A 6ª Promotoria de Justiça de Araguaína protocolou, na última semana, uma Ação Civil Pública em Defesa do Patrimônio Público e por Ato de Improbidade Administrativa com pedido de liminar em face da ex-prefeita Municipal de Araguaína, Valderez Castelo Branco Martins e de 11 vereadores, que legislavam durante o período de sua gestão 2005/2008, além de uma igreja evangélica da cidade, para a devolução de uma área doada pelo município. Segundo o Ministério Público, a doação “possivelmente” ocorreu de forma ilegal, para a construção de um templo religioso. A referida área está localizada no loteamento Manoel Gomes da Cunha.

Segundo consta na Ação, proposta pelo Promotor de Justiça Marcelo Lima Nunes, a ex-prefeita Valderez Martins e os vereadores violaram os princípios da moralidade, eficiência, legalidade e impessoalidade, garantidos na Constituição Federal, ao doarem uma área de 1.700,00 m², destinada a uma praça pública, para a Igreja Evangélica Assembléia de Deus – Ciadesta -, por meio da Lei Municipal nº 2.552/07, sob alegação de que traria grandes benefícios para a comunidade local.

A ação é baseada no artigo 2º da Lei de Ação Popular que anula os atos lesivos ao patrimônio público nos casos de ilegalidade do objeto, inexistência dos motivos e desvios de finalidade, além de uma leitura dos artigos 4º, §2º, 17 e 22 da Lei Federal nº 6.766/79 que dispõe sobre o Parcelamento do Solo Urbano a qual pode-se concluir que cabe ao município garantir a vigilância, tutela e fiscalização de áreas destinadas em projeto de loteamento para uso comum do povo.
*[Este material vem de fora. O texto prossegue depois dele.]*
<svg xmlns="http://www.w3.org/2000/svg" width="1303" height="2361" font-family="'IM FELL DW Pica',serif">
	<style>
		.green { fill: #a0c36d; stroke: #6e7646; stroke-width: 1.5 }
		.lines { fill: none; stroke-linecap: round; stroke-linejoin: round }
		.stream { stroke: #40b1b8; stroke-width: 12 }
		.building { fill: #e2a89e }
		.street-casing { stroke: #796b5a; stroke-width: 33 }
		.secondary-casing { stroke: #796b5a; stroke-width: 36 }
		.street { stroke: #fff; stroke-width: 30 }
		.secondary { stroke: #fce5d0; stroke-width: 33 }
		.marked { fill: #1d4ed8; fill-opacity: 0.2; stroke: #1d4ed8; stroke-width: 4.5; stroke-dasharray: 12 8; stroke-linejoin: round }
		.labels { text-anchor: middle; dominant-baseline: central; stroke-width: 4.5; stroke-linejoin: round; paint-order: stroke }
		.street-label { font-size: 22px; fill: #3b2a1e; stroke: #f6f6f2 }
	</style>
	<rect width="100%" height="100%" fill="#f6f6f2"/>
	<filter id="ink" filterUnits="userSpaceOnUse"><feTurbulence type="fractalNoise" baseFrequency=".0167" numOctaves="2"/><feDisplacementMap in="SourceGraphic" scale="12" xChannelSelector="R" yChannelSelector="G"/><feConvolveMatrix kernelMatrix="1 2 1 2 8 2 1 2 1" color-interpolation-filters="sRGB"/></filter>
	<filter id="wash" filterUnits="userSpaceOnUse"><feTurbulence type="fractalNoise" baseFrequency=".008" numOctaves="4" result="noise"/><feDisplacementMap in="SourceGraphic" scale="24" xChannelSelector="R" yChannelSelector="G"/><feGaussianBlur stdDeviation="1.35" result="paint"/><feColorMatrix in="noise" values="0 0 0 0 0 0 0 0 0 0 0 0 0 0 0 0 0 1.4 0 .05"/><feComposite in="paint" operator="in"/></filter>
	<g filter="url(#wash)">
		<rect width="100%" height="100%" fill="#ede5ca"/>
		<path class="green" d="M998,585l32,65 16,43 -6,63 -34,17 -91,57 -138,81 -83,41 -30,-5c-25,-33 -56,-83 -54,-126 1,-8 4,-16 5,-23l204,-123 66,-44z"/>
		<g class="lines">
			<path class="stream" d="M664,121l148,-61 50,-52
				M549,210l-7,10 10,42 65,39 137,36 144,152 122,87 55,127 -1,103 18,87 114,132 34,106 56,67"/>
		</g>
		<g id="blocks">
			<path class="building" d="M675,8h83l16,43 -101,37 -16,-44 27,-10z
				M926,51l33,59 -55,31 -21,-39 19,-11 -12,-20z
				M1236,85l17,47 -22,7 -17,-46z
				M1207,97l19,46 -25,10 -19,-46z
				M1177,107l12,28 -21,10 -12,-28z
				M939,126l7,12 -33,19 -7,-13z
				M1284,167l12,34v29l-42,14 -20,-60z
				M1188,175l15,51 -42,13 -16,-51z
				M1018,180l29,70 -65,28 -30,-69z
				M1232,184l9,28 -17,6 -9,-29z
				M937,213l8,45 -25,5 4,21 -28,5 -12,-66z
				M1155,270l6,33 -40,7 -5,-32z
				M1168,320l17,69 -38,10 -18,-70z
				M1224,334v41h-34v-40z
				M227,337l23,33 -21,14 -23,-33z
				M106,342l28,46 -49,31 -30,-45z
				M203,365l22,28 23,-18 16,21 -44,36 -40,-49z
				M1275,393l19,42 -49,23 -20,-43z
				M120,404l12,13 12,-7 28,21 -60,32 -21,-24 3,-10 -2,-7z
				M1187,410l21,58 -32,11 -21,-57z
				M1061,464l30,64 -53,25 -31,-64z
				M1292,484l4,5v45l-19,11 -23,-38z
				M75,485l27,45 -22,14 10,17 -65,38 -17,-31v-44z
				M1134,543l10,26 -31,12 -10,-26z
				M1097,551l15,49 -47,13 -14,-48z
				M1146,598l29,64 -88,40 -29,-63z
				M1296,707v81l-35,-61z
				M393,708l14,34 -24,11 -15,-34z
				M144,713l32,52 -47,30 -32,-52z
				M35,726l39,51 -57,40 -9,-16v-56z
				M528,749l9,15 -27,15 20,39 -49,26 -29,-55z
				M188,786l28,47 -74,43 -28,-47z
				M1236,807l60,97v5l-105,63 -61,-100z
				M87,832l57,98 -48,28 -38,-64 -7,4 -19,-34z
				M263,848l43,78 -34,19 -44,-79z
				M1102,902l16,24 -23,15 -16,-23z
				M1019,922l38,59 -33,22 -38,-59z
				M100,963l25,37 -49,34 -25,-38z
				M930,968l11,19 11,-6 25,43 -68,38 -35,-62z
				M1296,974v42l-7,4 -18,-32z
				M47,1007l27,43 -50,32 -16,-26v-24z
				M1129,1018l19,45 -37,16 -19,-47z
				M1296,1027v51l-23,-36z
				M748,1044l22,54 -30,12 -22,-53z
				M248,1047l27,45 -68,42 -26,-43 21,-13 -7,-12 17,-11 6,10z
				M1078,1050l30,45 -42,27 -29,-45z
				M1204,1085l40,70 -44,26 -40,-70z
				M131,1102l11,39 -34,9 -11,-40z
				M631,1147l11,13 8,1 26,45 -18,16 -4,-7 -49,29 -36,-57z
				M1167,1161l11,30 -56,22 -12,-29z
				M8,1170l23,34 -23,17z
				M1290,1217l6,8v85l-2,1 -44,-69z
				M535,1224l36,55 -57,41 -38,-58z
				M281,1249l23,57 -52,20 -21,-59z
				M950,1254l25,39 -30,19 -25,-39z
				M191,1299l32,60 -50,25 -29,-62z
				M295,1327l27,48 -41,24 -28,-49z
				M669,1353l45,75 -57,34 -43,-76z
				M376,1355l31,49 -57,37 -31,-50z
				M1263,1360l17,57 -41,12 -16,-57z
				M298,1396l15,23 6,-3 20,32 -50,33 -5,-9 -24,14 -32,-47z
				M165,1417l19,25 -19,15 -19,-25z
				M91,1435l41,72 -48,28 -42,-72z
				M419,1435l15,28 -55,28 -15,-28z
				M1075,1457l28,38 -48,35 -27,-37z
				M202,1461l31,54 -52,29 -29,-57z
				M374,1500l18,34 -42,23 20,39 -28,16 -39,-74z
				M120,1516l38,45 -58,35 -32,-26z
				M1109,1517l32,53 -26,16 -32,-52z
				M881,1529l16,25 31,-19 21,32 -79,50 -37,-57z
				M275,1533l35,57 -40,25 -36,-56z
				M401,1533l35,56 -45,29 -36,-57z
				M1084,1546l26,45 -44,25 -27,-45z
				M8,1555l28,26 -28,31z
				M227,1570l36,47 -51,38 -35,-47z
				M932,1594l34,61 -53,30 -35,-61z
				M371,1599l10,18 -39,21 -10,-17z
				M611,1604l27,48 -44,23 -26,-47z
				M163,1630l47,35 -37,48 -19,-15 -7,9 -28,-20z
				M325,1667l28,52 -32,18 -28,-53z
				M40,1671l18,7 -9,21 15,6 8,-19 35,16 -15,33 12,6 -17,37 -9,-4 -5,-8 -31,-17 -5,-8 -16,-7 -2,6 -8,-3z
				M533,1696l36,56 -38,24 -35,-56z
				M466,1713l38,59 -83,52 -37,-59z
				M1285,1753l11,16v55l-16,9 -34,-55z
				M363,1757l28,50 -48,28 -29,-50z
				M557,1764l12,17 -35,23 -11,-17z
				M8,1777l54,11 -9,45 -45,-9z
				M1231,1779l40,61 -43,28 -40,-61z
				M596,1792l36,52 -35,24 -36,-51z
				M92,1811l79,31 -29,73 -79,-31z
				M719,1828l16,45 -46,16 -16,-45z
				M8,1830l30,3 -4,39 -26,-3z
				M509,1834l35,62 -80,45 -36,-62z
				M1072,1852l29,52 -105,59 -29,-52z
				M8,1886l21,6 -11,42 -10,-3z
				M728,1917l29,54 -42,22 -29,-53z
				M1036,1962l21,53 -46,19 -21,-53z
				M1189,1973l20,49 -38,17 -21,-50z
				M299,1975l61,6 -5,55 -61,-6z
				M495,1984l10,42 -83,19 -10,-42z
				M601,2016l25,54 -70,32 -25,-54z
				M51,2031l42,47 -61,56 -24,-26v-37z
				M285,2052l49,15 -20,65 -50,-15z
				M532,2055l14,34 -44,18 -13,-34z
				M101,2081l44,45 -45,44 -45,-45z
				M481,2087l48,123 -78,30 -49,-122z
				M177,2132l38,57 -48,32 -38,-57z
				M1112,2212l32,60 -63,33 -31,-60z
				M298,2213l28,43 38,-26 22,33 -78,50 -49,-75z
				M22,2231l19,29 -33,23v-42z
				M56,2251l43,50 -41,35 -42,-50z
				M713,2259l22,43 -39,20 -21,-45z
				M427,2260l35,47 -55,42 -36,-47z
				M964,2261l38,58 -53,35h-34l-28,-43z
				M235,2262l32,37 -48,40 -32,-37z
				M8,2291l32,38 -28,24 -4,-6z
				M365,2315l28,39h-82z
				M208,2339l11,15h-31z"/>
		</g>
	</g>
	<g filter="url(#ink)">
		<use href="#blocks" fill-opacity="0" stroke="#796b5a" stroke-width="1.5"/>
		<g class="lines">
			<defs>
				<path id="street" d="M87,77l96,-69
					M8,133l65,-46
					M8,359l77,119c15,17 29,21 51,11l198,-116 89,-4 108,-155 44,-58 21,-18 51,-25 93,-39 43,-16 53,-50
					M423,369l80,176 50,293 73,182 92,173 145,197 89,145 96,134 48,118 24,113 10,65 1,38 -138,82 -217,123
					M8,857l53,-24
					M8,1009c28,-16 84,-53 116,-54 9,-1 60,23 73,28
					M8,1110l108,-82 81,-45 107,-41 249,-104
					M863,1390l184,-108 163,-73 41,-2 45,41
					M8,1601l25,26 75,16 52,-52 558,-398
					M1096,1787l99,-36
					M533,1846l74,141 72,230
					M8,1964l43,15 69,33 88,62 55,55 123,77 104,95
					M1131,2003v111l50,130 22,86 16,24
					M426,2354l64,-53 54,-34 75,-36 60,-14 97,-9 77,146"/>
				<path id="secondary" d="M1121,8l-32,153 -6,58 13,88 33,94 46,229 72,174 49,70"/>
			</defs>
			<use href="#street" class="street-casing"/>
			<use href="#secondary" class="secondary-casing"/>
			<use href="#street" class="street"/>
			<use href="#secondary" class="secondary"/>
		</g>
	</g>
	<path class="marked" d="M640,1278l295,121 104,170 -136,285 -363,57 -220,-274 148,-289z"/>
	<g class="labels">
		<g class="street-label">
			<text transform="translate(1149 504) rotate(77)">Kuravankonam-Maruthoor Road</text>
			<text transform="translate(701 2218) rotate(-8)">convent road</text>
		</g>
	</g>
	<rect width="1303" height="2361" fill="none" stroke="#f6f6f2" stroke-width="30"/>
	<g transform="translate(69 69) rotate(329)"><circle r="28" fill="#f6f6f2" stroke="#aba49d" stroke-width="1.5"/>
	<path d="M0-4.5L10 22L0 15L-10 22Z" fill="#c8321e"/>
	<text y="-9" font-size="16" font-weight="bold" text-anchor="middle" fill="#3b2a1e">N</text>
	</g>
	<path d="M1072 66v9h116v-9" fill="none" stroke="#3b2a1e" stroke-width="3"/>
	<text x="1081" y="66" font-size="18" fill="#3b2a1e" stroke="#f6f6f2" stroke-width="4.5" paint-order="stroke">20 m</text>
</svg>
Assim, o Promotor de Justiça requer, liminarmente, que seja determinada a imediata suspensão da validade da Lei Municipal nº 2.552/07, que autorizou a doação da área para a igreja, bem como a paralisação de qualquer tipo de obra, edificação, transformação e uso do terreno, sob pena de multa diária de R$ 1.000,00. Requer, ainda, a avaliação judicial da área como forma de aferir o valor do dano causado ao erário.

Ainda requer ao final do julgamento, a desocupação e a demolição de todas as obras e benfeitorias construídas no local, no prazo máximo de 30 dias, a contar da publicação da sentença, além da perda de mandato, cargo ou função pública da ex-prefeita e dos 11 vereadores da gestão 2005/2008, que estiverem, por ventura, exercendo algum cargo público eletivo quando do trânsito em julgado da sentença, a suspensão de seus direitos políticos pelo prazo de cinco a oito anos e o pagamento de multa civil de até duas vezes o valor do dano para cada um, (artigo 12, Inciso II da Lei 8.429/92) por ato de improbidade administrativa previstos nos artigos 10, I, III, VIII e X, e 11, I, também da Lei nº 8.429/92.